* Your instructions *
Each entry should be repeated exactly. Its pictures should not be.

* Records *
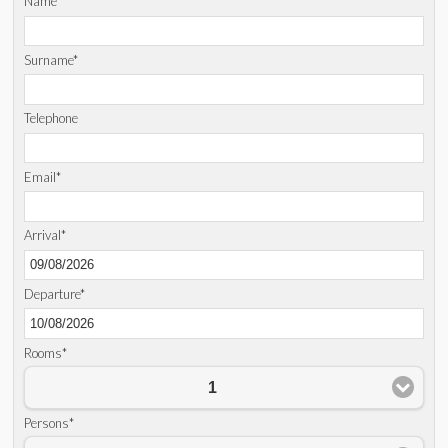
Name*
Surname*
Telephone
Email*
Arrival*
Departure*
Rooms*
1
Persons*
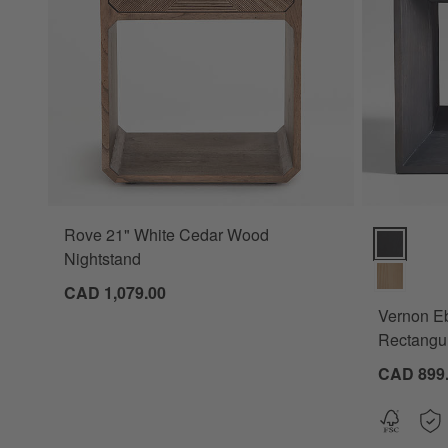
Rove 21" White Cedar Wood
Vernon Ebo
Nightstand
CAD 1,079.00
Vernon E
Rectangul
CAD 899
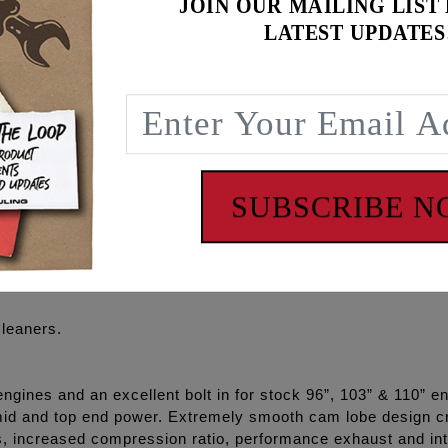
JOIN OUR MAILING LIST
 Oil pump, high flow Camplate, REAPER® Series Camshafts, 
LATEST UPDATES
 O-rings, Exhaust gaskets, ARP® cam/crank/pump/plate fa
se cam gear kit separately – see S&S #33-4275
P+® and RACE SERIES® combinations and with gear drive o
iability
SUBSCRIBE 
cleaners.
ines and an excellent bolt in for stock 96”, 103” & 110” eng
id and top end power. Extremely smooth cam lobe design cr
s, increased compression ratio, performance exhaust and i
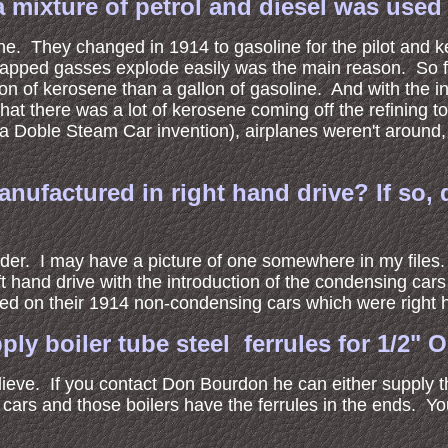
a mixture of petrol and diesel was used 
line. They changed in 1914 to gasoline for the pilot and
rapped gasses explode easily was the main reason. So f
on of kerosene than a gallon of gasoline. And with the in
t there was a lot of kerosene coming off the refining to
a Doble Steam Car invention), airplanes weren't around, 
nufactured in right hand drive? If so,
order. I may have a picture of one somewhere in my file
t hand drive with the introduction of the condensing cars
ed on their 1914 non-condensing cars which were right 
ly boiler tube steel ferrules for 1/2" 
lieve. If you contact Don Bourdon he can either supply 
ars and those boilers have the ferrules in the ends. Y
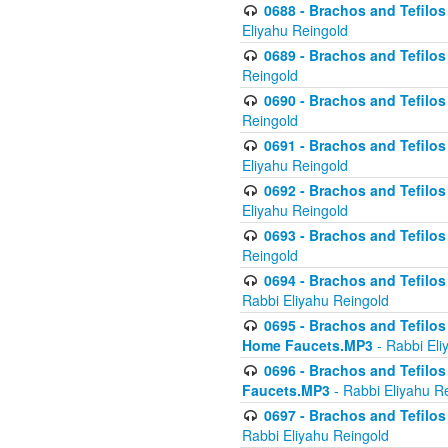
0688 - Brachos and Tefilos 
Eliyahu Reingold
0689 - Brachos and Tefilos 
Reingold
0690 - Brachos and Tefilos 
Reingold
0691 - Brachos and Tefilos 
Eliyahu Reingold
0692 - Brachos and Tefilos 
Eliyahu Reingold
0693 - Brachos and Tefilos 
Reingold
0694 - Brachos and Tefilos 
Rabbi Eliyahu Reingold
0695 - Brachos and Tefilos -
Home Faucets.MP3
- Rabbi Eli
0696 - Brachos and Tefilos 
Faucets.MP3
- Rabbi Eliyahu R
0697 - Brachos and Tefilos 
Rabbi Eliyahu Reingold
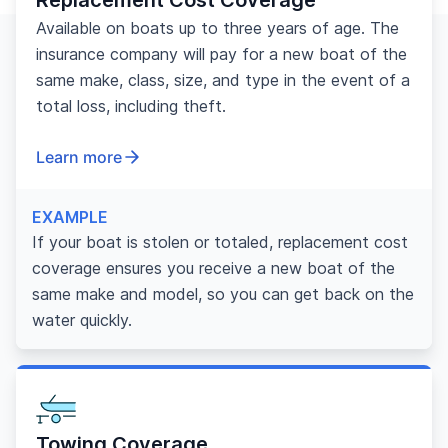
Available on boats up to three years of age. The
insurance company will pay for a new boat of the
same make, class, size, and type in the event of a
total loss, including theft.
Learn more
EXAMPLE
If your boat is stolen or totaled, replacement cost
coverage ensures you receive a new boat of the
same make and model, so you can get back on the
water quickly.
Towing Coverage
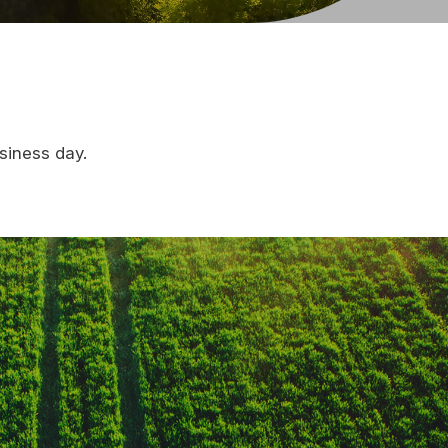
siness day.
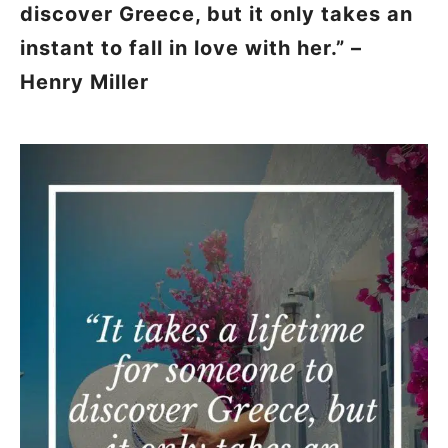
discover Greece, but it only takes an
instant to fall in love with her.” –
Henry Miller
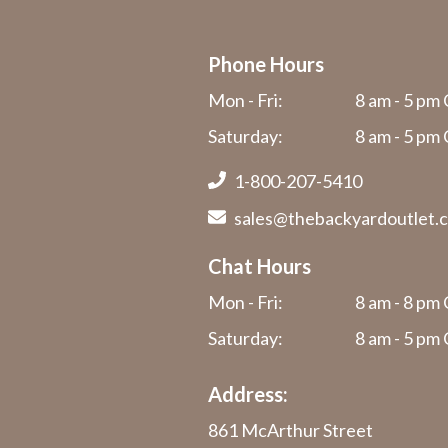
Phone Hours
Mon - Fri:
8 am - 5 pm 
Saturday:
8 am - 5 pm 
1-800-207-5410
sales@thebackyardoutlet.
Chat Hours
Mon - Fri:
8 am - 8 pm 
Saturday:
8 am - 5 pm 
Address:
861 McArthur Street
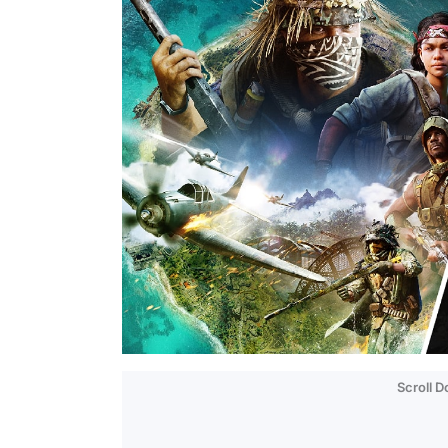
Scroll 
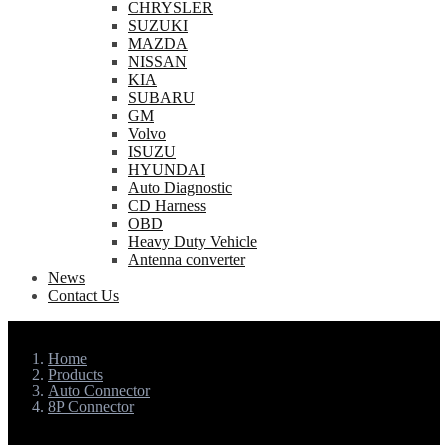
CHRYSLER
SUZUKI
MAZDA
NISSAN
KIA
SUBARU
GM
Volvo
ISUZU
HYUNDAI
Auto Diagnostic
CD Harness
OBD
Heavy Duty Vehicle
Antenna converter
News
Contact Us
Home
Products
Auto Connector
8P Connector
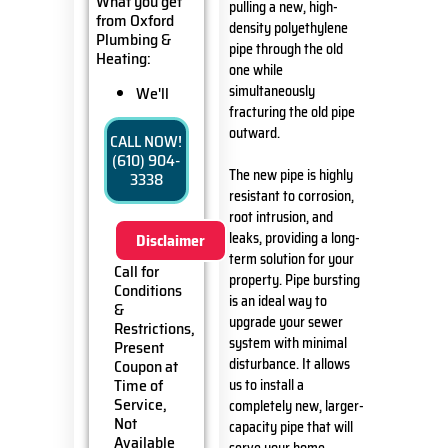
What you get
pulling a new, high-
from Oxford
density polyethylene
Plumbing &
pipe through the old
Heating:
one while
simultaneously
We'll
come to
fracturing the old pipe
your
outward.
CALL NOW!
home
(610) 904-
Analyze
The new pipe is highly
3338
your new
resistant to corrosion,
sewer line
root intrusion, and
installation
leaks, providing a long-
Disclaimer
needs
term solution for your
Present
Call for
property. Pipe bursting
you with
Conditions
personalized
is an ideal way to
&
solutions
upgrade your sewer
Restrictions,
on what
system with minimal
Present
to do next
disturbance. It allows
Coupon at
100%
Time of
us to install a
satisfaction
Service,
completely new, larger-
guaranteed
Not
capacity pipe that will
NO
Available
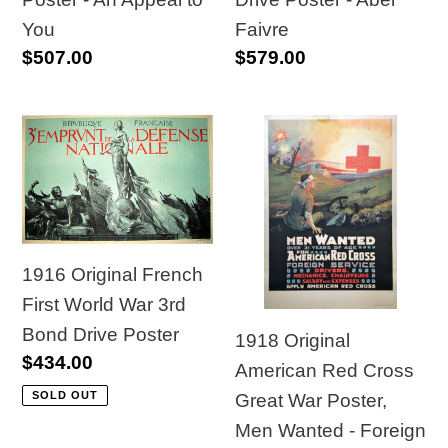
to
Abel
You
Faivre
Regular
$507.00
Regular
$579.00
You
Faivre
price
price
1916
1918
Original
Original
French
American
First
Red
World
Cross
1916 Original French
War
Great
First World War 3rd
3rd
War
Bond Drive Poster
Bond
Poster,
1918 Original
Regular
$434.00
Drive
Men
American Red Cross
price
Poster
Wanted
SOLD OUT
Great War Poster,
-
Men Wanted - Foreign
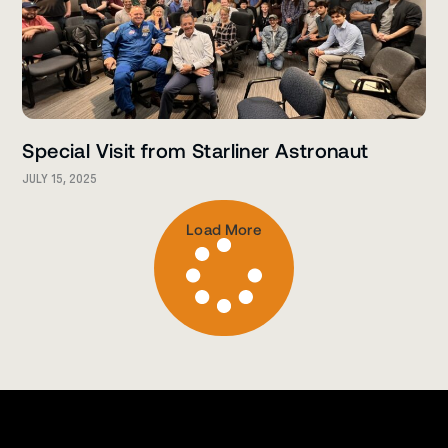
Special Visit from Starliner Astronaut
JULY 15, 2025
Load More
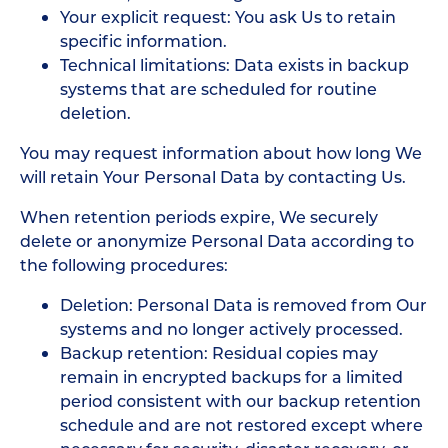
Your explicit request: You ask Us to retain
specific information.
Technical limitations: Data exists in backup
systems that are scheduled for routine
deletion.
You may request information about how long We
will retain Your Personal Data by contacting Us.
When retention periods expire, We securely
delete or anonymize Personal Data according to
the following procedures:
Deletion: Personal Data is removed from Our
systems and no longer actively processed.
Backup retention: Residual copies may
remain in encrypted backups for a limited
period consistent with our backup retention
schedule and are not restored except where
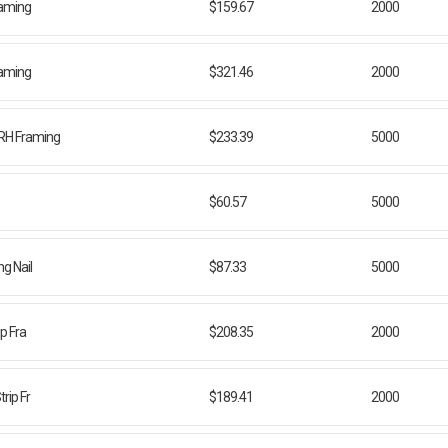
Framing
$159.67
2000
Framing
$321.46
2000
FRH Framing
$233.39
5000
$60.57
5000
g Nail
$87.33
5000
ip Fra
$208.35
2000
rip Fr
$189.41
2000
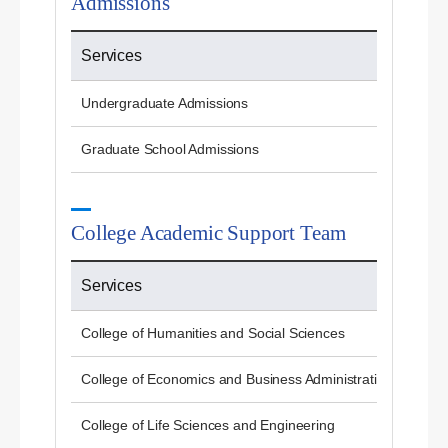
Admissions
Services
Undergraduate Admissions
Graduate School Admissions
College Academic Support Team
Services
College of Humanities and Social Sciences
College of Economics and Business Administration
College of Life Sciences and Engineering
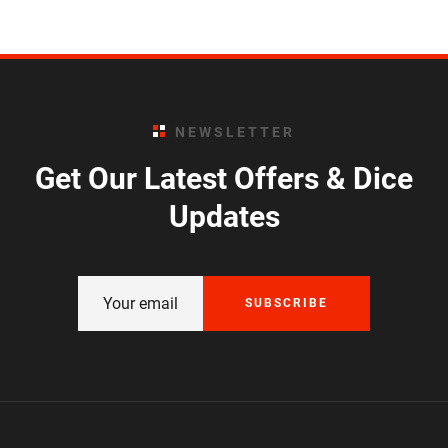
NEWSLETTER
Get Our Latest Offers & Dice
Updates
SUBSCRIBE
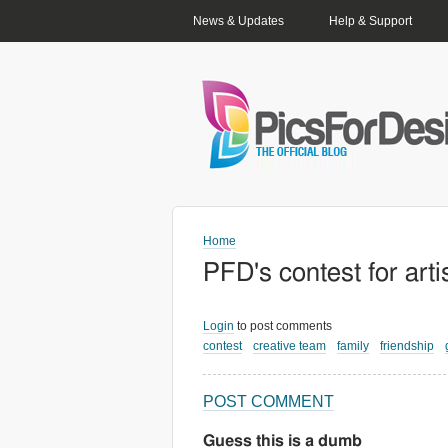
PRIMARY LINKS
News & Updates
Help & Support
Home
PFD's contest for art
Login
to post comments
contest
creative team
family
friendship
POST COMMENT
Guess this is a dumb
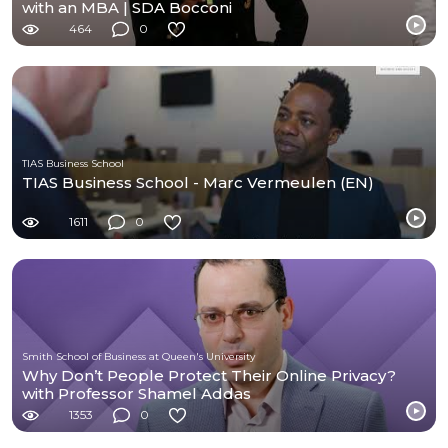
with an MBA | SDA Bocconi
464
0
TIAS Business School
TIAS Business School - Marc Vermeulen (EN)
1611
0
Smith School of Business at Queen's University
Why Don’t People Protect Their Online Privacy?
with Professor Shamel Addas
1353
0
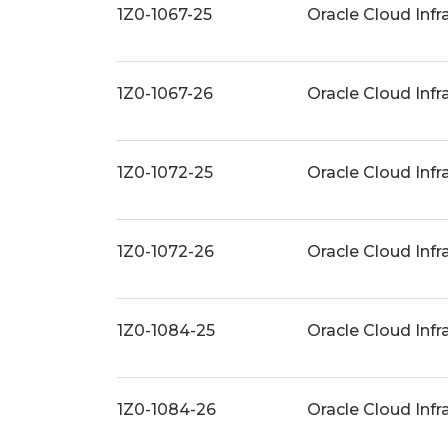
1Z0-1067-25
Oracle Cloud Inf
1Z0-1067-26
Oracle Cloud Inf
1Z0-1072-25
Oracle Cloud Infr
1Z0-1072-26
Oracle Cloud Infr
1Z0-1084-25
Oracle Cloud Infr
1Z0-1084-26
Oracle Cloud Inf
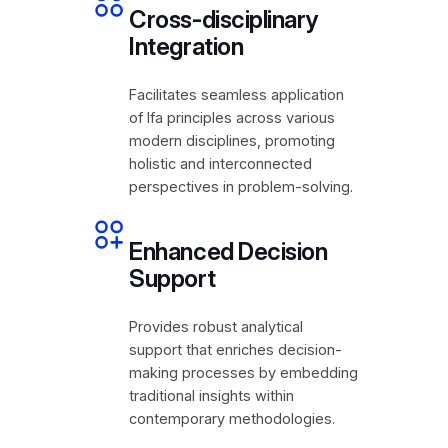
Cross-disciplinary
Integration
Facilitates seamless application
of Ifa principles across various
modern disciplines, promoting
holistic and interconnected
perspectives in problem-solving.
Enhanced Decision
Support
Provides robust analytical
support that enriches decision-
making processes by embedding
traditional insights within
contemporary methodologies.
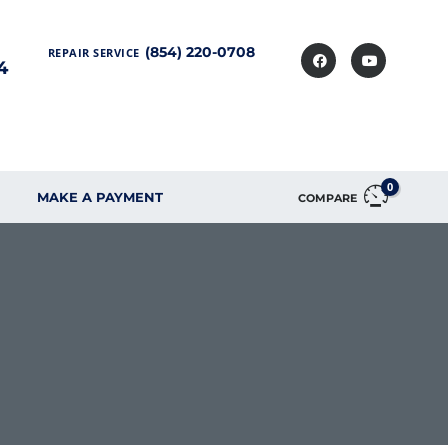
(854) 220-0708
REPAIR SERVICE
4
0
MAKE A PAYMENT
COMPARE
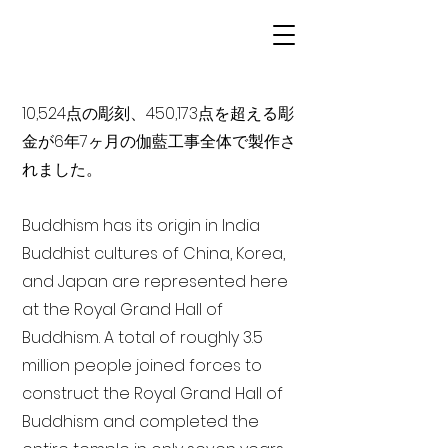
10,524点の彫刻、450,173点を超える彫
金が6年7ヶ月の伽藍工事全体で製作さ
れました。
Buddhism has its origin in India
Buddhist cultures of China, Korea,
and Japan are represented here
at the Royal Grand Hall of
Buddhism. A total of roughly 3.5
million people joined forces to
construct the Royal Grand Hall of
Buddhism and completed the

* Output for this task *
Name*
Surname*
Telephone
Email*
Arrival*
Departure*
Rooms*
1
Persons*
Rove 21" White Cedar Wood
Vernon Ebo
Nightstand
CAD 1,079.00
Vernon E
Rectangul
CAD 899
JOIN OUR MAILING LIST
 Oil pump, high flow Camplate, REAPER® Series Camshafts, 
LATEST UPDATES
 O-rings, Exhaust gaskets, ARP® cam/crank/pump/plate fa
se cam gear kit separately – see S&S #33-4275
P+® and RACE SERIES® combinations and with gear drive o
iability
SUBSCRIBE 
cleaners.
ines and an excellent bolt in for stock 96”, 103” & 110” eng
id and top end power. Extremely smooth cam lobe design cr
s, increased compression ratio, performance exhaust and i
a mixture of petrol and diesel was used 
line. They changed in 1914 to gasoline for the pilot and
rapped gasses explode easily was the main reason. So f
on of kerosene than a gallon of gasoline. And with the in
t there was a lot of kerosene coming off the refining to
a Doble Steam Car invention), airplanes weren't around, 
nufactured in right hand drive? If so,
order. I may have a picture of one somewhere in my file
t hand drive with the introduction of the condensing cars
ed on their 1914 non-condensing cars which were right 
ly boiler tube steel ferrules for 1/2" 
lieve. If you contact Don Bourdon he can either supply 
ars and those boilers have the ferrules in the ends. Y
0688 - Brachos and Tefilos 
Eliyahu Reingold
0689 - Brachos and Tefilos 
Reingold
0690 - Brachos and Tefilos 
Reingold
0691 - Brachos and Tefilos 
Eliyahu Reingold
0692 - Brachos and Tefilos 
Eliyahu Reingold
0693 - Brachos and Tefilos 
Reingold
0694 - Brachos and Tefilos 
Rabbi Eliyahu Reingold
0695 - Brachos and Tefilos -
Home Faucets.MP3
- Rabbi Eli
0696 - Brachos and Tefilos 
Faucets.MP3
- Rabbi Eliyahu R
0697 - Brachos and Tefilos 
Rabbi Eliyahu Reingold
Available on boats up to three years of age. The
insurance company will pay for a new boat of the
same make, class, size, and type in the event of a
total loss, including theft.
Learn more
EXAMPLE
If your boat is stolen or totaled, replacement cost
coverage ensures you receive a new boat of the
same make and model, so you can get back on the
water quickly.
Towing Coverage
siness day.
discover Greece, but it only takes an
instant to fall in love with her.” –
Henry Miller
Phone Hours
Mon - Fri:
8 am - 5 pm 
Saturday:
8 am - 5 pm 
1-800-207-5410
sales@thebackyardoutlet.
Chat Hours
Mon - Fri:
8 am - 8 pm 
Saturday:
8 am - 5 pm 
Address:
861 McArthur Street
Scroll 
CHRYSLER
SUZUKI
MAZDA
NISSAN
KIA
SUBARU
GM
Volvo
ISUZU
HYUNDAI
Auto Diagnostic
CD Harness
OBD
Heavy Duty Vehicle
Antenna converter
News
Contact Us
Home
Products
Auto Connector
8P Connector
What you get
pulling a new, high-
from Oxford
density polyethylene
Plumbing &
pipe through the old
Heating:
one while
simultaneously
We'll
come to
fracturing the old pipe
your
outward.
CALL NOW!
home
(610) 904-
Analyze
The new pipe is highly
3338
your new
resistant to corrosion,
sewer line
root intrusion, and
installation
leaks, providing a long-
Disclaimer
needs
term solution for your
Present
Call for
property. Pipe bursting
you with
Conditions
personalized
is an ideal way to
&
solutions
upgrade your sewer
Restrictions,
on what
system with minimal
Present
to do next
disturbance. It allows
Coupon at
100%
Time of
us to install a
satisfaction
Service,
completely new, larger-
guaranteed
Not
capacity pipe that will
NO
Available
to
Abel
You
Faivre
Regular
$507.00
Regular
$579.00
You
Faivre
price
price
1916
1918
Original
Original
French
American
First
Red
World
Cross
1916 Original French
War
Great
First World War 3rd
3rd
War
Bond Drive Poster
Bond
Poster,
1918 Original
Regular
$434.00
Drive
Men
American Red Cross
price
Poster
Wanted
SOLD OUT
Great War Poster,
-
Men Wanted - Foreign
Special Visit from Starliner Astronaut
JULY 15, 2025
Load More
Your explicit request: You ask Us to retain
specific information.
Technical limitations: Data exists in backup
systems that are scheduled for routine
deletion.
You may request information about how long We
will retain Your Personal Data by contacting Us.
When retention periods expire, We securely
delete or anonymize Personal Data according to
the following procedures:
Deletion: Personal Data is removed from Our
systems and no longer actively processed.
Backup retention: Residual copies may
remain in encrypted backups for a limited
period consistent with our backup retention
schedule and are not restored except where
Framing
$159.67
2000
Framing
$321.46
2000
FRH Framing
$233.39
5000
$60.57
5000
g Nail
$87.33
5000
ip Fra
$208.35
2000
rip Fr
$189.41
2000
Admissions
Services
Undergraduate Admissions
Graduate School Admissions
College Academic Support Team
Services
College of Humanities and Social Sciences
College of Economics and Business Administration
College of Life Sciences and Engineering
NEWSLETTER
Get Our Latest Offers & Dice
Updates
SUBSCRIBE
PRIMARY LINKS
News & Updates
Help & Support
Home
PFD's contest for art
Login
to post comments
contest
creative team
family
friendship
POST COMMENT
Guess this is a dumb
with an MBA | SDA Bocconi
464
0
TIAS Business School
TIAS Business School - Marc Vermeulen (EN)
1611
0
Smith School of Business at Queen's University
Why Don’t People Protect Their Online Privacy?
with Professor Shamel Addas
1353
0
1Z0-1067-25
Oracle Cloud Inf
1Z0-1067-26
Oracle Cloud Inf
1Z0-1072-25
Oracle Cloud Infr
1Z0-1072-26
Oracle Cloud Infr
1Z0-1084-25
Oracle Cloud Infr
1Z0-1084-26
Oracle Cloud Inf
Cross-disciplinary
Integration
Facilitates seamless application
of Ifa principles across various
modern disciplines, promoting
holistic and interconnected
perspectives in problem-solving.
Enhanced Decision
Support
Provides robust analytical
support that enriches decision-
making processes by embedding
traditional insights within
contemporary methodologies.
(854) 220-0708
REPAIR SERVICE
4
0
MAKE A PAYMENT
COMPARE
10,524点の彫刻、450,173点を超える彫
金が6年7ヶ月の伽藍工事全体で製作さ
れました。
Buddhism has its origin in India
Buddhist cultures of China, Korea,
and Japan are represented here
at the Royal Grand Hall of
Buddhism. A total of roughly 3.5
million people joined forces to
construct the Royal Grand Hall of
Buddhism and completed the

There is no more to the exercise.